*** Opening SOURCE INFORMATION ***

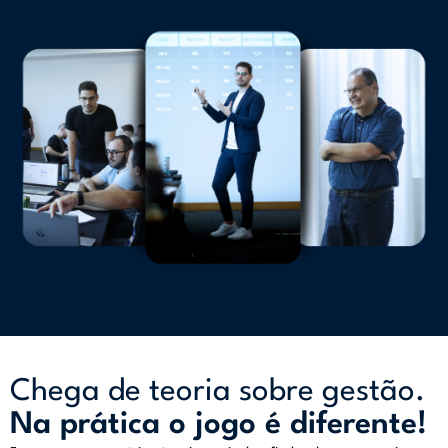
Chega de teoria sobre gestão.
Na prática o jogo é diferente!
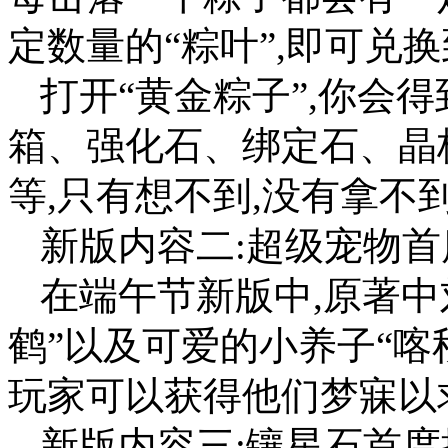
定数量的“粽叶”,即可兑换
打开“黄金粽子”,你会
箱、强化石、绑定石、晶
等,只有想不到,没有拿不到
新版内容二:超级宠物首
在端午节新版中,原著中
鹤”以及可爱的小养子“喀
玩家可以获得他们梦寐以
新版内容三:镶星石首度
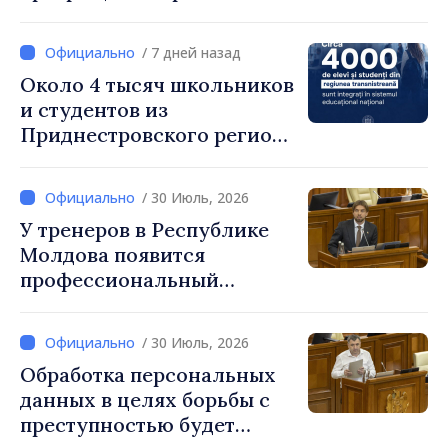
чрезмерного
вознаграждения
/ 7 дней назад
Около 4 тысяч школьников
и студентов из
Приднестровского региона
интегрированы в
национальную систему
/ 30 Июль, 2026
образования
У тренеров в Республике
Молдова появится
профессиональный
праздник, который будет
отмечаться ежегодно 25
/ 30 Июль, 2026
сентября
Обработка персональных
данных в целях борьбы с
преступностью будет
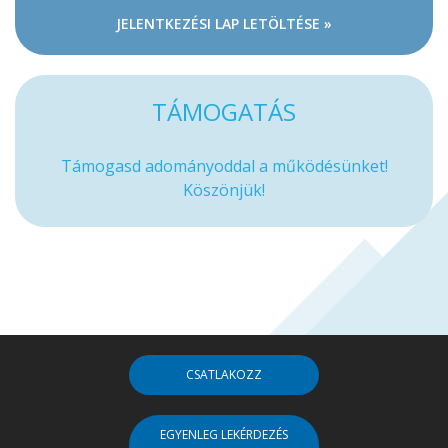
JELENTKEZÉSI LAP LETÖLTÉSE »
TÁMOGATÁS
Támogasd adományoddal a működésünket!
Köszönjük!
CSATLAKOZZ
EGYENLEG LEKÉRDEZÉS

*** Closing SOURCE INFORMATION ***

__WHAT TO DO__. Set down, word for word, every line from the one containing "JELENTKEZÉSI LAP LETÖLTÉSE" through the final line of the items, including both ends.

__YOUR SOLUTION__.
JELENTKEZÉSI LAP LETÖLTÉSE »
TÁMOGATÁS
Támogasd adományoddal a működésünket!
Köszönjük!
CSATLAKOZZ
EGYENLEG LEKÉRDEZÉS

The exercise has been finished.